Records drawn from a dataset
----------

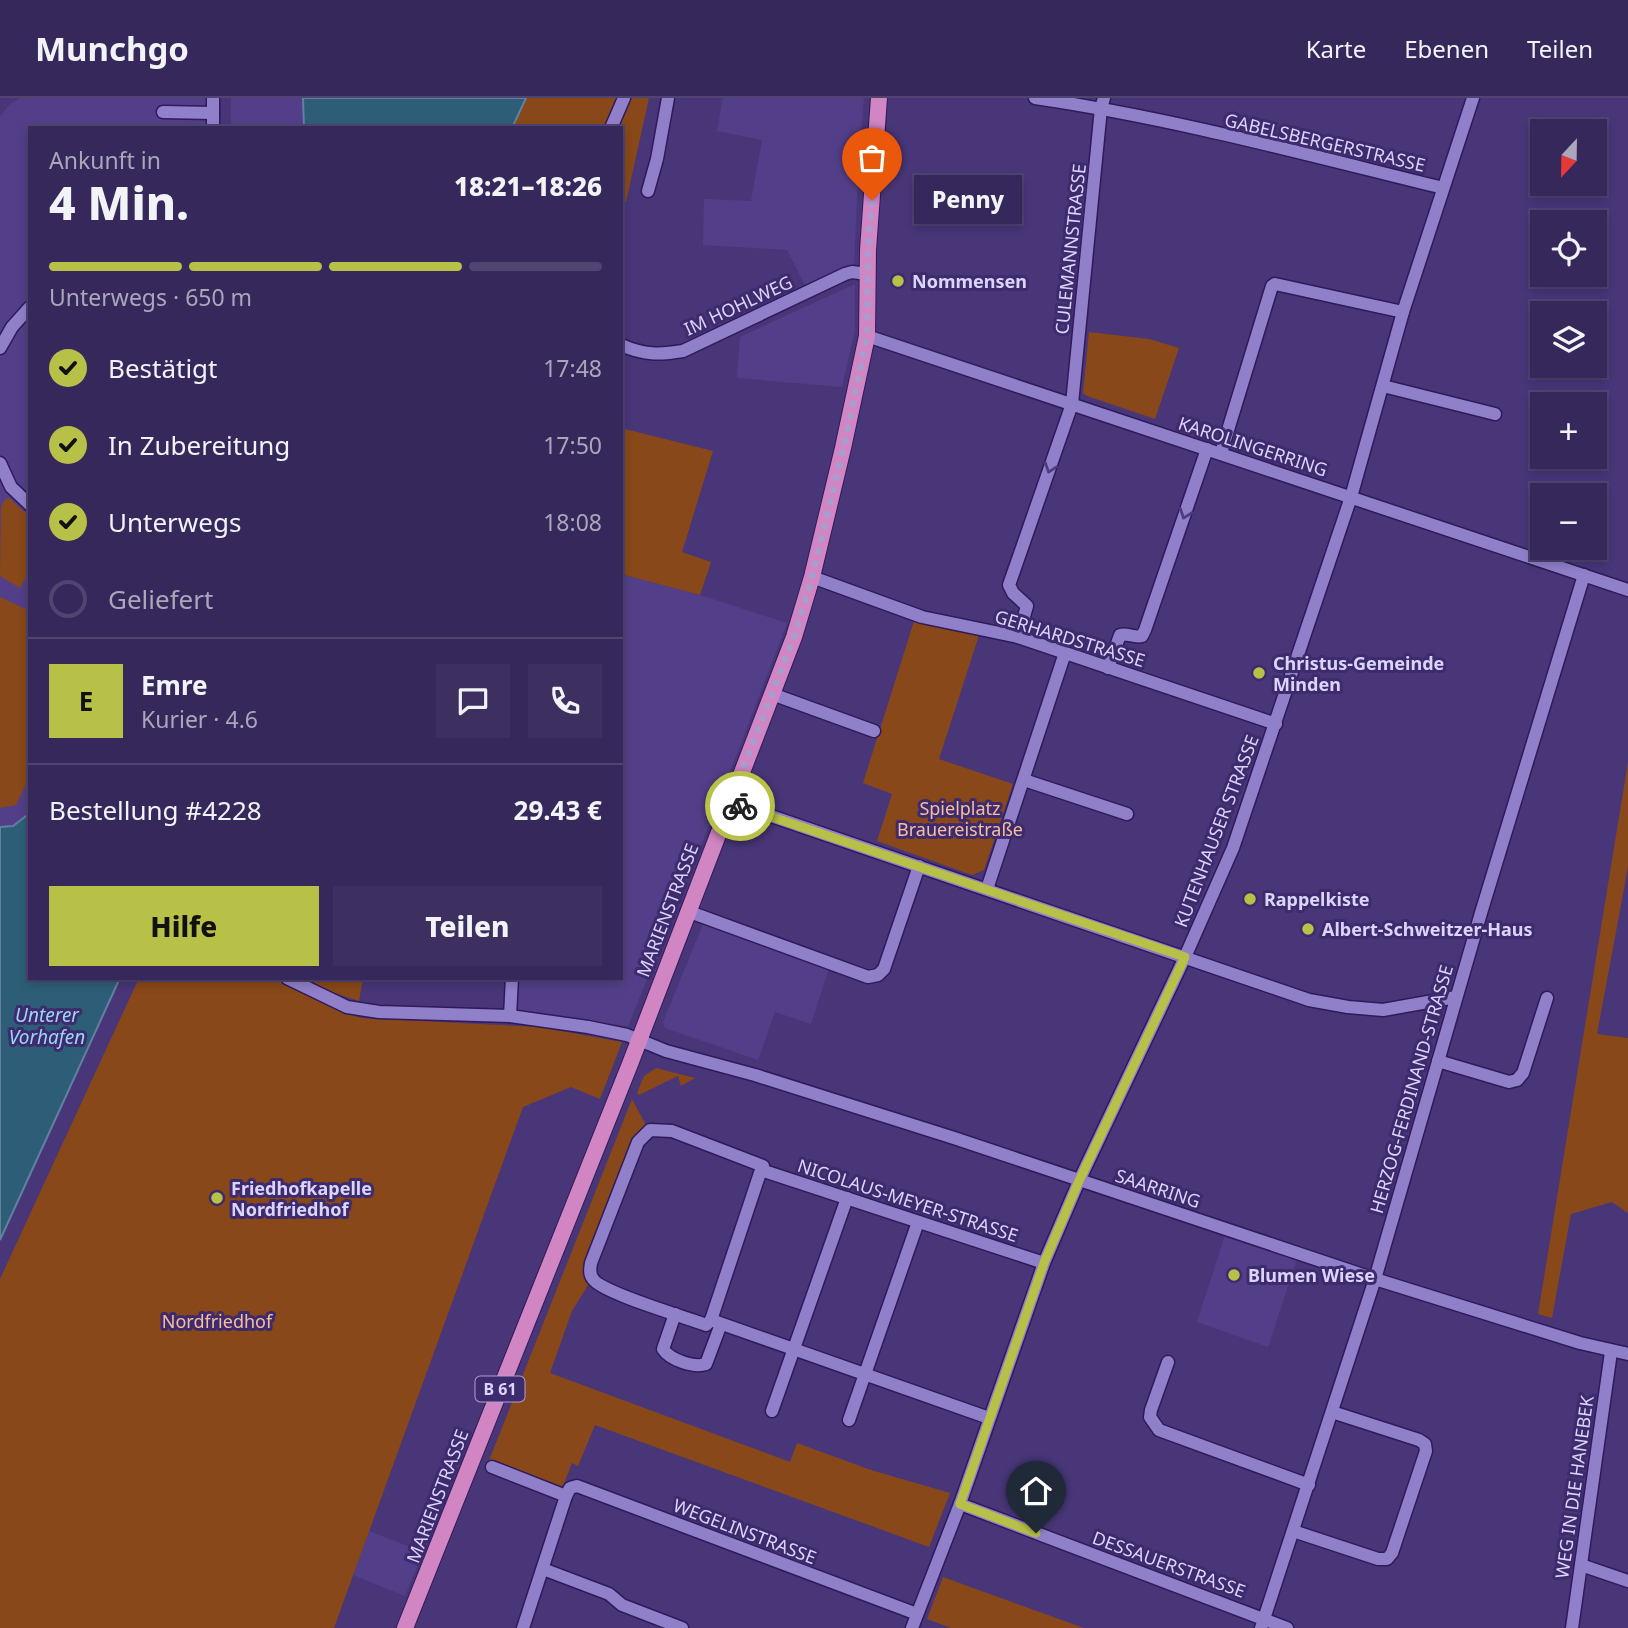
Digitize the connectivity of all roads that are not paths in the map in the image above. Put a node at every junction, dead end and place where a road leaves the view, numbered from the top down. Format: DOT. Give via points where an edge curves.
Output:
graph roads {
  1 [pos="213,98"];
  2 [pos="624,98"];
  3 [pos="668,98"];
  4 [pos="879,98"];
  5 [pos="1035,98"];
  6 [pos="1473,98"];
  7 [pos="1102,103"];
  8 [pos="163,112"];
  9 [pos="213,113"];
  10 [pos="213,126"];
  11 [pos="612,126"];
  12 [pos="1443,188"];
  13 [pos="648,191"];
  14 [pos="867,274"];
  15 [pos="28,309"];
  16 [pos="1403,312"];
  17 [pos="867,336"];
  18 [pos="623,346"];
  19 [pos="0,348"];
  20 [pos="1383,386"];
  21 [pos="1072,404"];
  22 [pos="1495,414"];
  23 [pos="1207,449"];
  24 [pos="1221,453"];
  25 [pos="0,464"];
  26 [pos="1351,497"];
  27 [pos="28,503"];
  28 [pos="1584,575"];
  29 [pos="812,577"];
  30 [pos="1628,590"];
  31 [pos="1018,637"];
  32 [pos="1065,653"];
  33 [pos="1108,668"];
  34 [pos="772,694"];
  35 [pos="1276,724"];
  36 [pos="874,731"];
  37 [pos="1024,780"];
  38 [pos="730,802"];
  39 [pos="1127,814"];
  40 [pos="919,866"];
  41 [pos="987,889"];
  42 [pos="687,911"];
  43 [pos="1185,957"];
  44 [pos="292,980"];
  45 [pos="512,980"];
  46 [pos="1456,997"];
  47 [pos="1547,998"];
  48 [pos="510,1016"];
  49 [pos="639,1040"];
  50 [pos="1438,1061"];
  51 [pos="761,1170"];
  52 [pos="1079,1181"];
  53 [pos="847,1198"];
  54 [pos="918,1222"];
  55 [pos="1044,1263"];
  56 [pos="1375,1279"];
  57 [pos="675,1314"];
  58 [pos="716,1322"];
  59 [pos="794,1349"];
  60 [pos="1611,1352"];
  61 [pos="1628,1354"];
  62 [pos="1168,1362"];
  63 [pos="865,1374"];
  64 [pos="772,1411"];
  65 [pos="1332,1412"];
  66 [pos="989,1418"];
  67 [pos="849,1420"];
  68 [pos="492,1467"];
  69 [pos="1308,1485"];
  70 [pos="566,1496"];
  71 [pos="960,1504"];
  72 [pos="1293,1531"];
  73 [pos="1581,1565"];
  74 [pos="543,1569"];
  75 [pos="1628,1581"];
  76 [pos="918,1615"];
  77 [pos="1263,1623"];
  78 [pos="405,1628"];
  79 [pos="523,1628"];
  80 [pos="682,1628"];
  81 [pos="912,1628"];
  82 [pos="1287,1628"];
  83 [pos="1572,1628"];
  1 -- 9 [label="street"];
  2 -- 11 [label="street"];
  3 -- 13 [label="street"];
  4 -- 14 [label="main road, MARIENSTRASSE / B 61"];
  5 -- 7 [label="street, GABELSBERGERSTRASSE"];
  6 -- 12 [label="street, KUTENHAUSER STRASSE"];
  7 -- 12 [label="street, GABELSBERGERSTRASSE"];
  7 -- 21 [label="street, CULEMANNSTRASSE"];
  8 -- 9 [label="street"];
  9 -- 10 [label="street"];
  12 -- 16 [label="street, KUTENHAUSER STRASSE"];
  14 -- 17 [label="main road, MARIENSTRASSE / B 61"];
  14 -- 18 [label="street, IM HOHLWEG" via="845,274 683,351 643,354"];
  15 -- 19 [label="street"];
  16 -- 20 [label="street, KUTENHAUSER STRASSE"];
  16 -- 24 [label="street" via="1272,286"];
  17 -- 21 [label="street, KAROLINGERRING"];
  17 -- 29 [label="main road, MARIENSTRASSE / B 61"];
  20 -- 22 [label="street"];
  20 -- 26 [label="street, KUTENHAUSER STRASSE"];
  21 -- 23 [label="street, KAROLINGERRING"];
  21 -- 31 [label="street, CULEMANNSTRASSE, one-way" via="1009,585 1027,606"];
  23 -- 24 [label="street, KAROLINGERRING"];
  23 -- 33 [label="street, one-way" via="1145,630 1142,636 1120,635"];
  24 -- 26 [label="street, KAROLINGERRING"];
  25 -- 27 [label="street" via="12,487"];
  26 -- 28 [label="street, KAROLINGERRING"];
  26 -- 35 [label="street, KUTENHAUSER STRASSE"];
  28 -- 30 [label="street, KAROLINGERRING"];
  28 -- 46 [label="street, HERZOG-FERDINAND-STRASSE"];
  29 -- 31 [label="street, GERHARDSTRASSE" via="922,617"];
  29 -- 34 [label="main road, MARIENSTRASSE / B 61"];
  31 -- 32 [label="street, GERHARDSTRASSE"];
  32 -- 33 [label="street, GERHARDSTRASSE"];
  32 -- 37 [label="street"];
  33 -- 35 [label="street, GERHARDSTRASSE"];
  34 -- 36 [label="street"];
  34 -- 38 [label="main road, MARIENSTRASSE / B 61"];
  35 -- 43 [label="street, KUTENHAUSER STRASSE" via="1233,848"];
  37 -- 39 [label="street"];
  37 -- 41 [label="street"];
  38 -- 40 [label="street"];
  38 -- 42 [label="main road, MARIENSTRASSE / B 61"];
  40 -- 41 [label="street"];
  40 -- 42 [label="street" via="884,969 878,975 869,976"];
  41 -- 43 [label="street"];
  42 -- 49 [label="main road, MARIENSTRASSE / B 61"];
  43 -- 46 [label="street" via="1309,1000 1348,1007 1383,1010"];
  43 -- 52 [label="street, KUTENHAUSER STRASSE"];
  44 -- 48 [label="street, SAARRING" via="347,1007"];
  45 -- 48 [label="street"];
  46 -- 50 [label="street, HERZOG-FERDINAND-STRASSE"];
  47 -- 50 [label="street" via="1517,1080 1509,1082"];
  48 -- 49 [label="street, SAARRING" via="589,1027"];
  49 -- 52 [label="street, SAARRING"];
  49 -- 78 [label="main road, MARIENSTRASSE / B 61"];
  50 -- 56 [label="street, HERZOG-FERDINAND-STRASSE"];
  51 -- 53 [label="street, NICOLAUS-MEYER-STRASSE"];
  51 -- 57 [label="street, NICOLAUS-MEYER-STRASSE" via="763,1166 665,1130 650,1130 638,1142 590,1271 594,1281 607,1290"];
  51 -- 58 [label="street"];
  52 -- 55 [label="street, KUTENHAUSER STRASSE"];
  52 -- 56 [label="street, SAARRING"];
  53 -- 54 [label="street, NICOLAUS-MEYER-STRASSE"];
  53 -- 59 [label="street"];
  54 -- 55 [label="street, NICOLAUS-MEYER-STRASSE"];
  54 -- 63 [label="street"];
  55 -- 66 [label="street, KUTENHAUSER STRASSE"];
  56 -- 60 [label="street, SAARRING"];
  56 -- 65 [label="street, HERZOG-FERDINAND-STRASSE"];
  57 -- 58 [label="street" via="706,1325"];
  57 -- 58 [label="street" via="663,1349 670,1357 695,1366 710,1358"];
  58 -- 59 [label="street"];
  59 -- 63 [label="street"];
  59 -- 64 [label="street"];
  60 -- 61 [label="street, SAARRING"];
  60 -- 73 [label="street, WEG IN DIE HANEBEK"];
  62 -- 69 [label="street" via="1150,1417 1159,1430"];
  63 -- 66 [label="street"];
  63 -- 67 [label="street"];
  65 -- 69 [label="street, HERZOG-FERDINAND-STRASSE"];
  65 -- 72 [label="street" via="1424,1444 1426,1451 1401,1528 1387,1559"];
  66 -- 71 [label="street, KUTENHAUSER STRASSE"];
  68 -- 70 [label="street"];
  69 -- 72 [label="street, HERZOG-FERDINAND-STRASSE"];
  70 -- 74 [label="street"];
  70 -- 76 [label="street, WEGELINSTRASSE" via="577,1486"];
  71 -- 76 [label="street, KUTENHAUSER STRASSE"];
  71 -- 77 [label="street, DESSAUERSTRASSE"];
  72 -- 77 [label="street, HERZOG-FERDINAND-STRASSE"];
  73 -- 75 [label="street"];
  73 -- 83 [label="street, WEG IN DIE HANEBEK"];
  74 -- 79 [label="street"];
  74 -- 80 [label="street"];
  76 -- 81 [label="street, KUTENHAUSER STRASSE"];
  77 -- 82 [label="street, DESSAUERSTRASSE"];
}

----------

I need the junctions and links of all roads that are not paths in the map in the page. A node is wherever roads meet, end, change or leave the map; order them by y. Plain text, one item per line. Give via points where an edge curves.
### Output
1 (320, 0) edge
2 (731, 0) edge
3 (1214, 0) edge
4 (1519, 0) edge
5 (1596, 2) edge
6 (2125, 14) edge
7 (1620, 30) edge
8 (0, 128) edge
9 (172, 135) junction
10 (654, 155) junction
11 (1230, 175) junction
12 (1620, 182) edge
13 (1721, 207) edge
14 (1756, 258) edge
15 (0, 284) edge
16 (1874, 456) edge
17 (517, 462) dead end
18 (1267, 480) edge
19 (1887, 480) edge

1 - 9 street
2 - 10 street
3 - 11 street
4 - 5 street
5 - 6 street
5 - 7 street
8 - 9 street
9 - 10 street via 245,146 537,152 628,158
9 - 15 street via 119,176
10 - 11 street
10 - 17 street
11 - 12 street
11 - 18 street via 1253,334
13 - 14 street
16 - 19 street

----------

* [WHAT IS BEING ASKED]:
Show every line of the data in which the word "Give" appears.

* [ANSWER]:
Digitize the connectivity of all roads that are not paths in the map in the image above. Put a node at every junction, dead end and place where a road leaves the view, numbered from the top down. Format: DOT. Give via points where an edge curves.
I need the junctions and links of all roads that are not paths in the map in the page. A node is wherever roads meet, end, change or leave the map; order them by y. Plain text, one item per line. Give via points where an edge curves.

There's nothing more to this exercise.